# I need some help with these two calculator trig problems

1. Oct 10, 2004

### omicron

I need some help with these two questions:
$$tan2A=cot40$$(40degrees)
and
$$cosec^2x=1$$

2. Oct 10, 2004

### geometer

Exactly what help do you need?

3. Oct 10, 2004

### HallsofIvy

Can you use your calculator (which looks to me like the only way to do the first one)?
If you can, use to find cot (40) and then to find 2A.

As for the second problem, do you know that cosec x is defined as 1/sin x?

If cosec^2 x= 1, what is sin^2 x?

4. Oct 10, 2004

### omicron

Doing the question. I just don't know.

How do u find cot(40)? Don't u have to change it to $$\frac{1}{tan\theta}$$ or something like that?
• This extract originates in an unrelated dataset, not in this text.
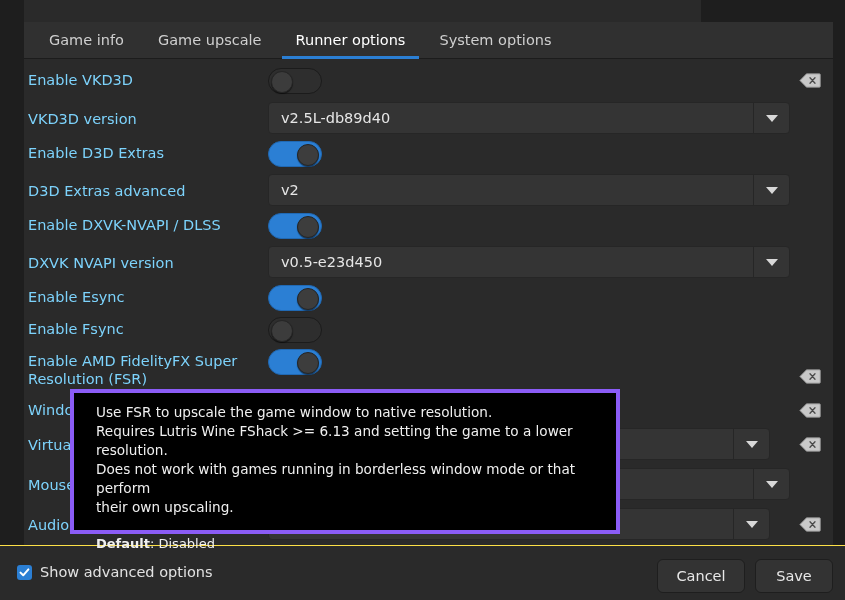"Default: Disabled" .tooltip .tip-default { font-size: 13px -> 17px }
So are u saying that $$cosec^2x=1$$ can be also written as $$\frac{1}{sin^2x} = 1$$

5. Oct 10, 2004

Staff Emeritus
Yup. And then what can you conclude from that, concerning x?

6. Oct 11, 2004

### omicron

It is in the 1st and 2nd quadrants?

7. Oct 11, 2004

### rhia

tan 2A = cot40 =tan 50
=> 2A = [50 +n(180)]degrees
=>A=25+90n deg

cosec^2 x = 1 =>sinx=+-1=>x=180n+(-1)^n *(+-90) deg

8. Oct 11, 2004

### misogynisticfeminist

For the 2nd question.....

$$cosec^2x=1$$ can be expressed as,

$$1/sin^2x=1$$ while multiplying $$sin^2x$$ both sides, we have,

$$1=sin^2x$$ and by square rooting both sides, we now have,

$$sinx= \pm1$$

and so, since sin x is both positive and negative, it must lie in all quadrants with alpha 90 degrees.

Last edited: Oct 11, 2004
9. Oct 12, 2004

### omicron

Oh so now i know. I didn't know u could $$\sqrt{sin^2x}$$. Thanks to everyone that helped.